### TO DO
Pick out every line in the entries below that contains the word "true", and copy each one. Case counts.

### SUPPLIED RECORDS
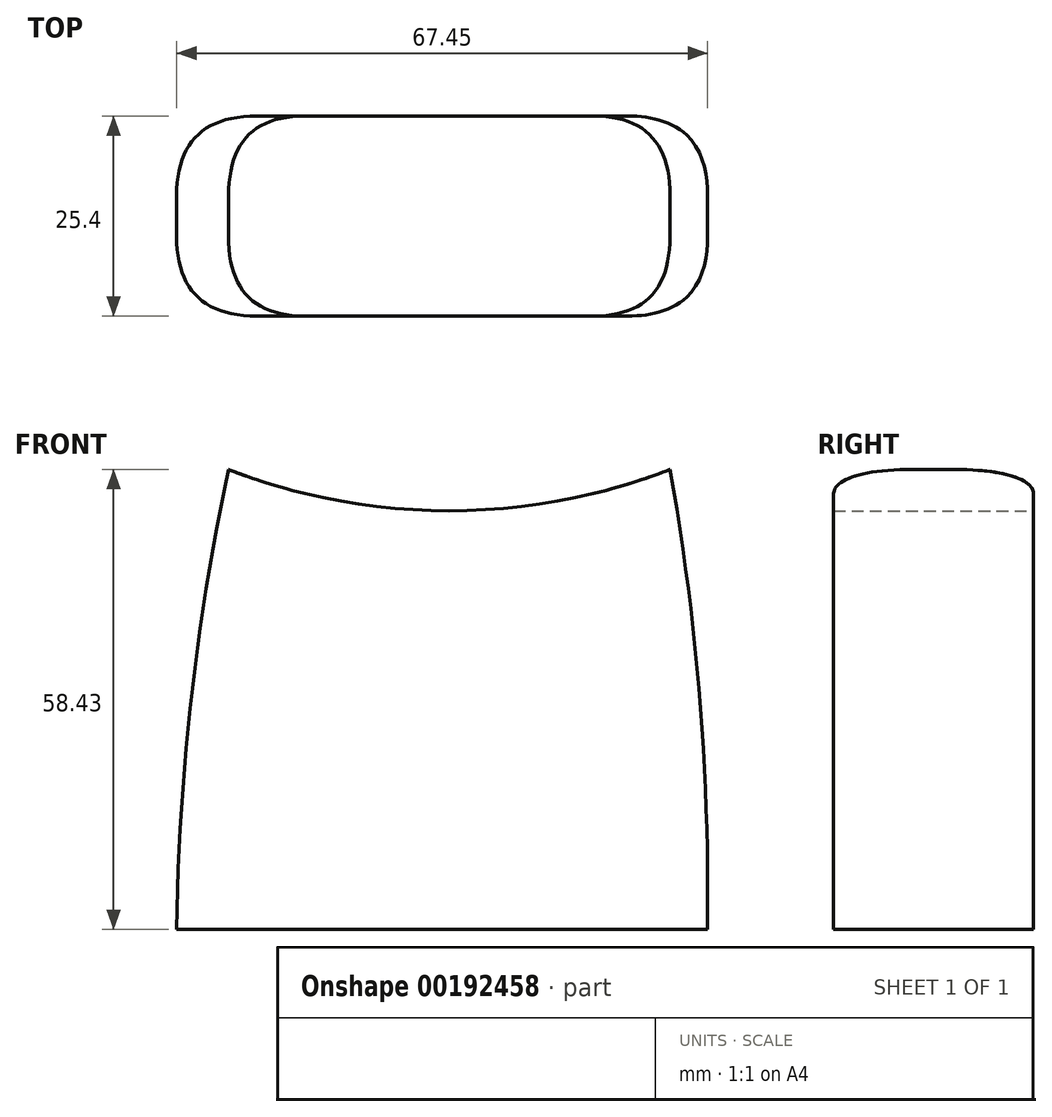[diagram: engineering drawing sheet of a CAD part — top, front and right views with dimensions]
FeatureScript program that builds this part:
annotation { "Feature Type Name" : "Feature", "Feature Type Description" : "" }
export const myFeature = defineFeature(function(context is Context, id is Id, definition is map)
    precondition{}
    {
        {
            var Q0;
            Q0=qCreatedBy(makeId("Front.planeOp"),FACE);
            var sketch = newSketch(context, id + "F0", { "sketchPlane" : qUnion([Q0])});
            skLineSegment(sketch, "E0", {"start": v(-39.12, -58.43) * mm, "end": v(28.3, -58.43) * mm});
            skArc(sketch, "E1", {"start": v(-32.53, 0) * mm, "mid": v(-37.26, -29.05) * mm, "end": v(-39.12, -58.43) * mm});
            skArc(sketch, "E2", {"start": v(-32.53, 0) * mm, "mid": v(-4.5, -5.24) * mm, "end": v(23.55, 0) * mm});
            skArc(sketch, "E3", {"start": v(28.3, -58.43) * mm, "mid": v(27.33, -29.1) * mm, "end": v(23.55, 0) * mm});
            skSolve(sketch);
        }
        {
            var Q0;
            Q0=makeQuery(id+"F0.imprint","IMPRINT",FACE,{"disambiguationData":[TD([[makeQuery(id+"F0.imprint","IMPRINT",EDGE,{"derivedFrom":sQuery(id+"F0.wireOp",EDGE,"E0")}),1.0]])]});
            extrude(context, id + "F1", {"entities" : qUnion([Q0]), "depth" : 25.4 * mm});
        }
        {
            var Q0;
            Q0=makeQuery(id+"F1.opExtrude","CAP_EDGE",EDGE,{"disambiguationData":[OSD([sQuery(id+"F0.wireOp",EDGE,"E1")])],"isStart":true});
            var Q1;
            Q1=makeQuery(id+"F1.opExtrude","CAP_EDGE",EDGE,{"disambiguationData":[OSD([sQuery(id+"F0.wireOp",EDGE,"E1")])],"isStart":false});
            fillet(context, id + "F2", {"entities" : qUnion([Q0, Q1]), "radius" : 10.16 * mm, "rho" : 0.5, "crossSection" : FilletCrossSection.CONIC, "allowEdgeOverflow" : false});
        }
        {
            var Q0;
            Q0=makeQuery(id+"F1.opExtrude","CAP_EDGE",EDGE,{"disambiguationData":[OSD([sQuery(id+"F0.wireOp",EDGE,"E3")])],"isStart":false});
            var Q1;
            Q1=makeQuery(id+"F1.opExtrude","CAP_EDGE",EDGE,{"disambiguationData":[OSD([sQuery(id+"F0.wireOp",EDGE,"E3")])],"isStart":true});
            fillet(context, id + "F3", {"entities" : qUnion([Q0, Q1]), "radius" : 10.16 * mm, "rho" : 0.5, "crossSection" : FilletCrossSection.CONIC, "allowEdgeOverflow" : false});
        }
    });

### THE SOLUTION
            Q0=makeQuery(id+"F1.opExtrude","CAP_EDGE",EDGE,{"disambiguationData":[OSD([sQuery(id+"F0.wireOp",EDGE,"E1")])],"isStart":true});
            Q1=makeQuery(id+"F1.opExtrude","CAP_EDGE",EDGE,{"disambiguationData":[OSD([sQuery(id+"F0.wireOp",EDGE,"E3")])],"isStart":true});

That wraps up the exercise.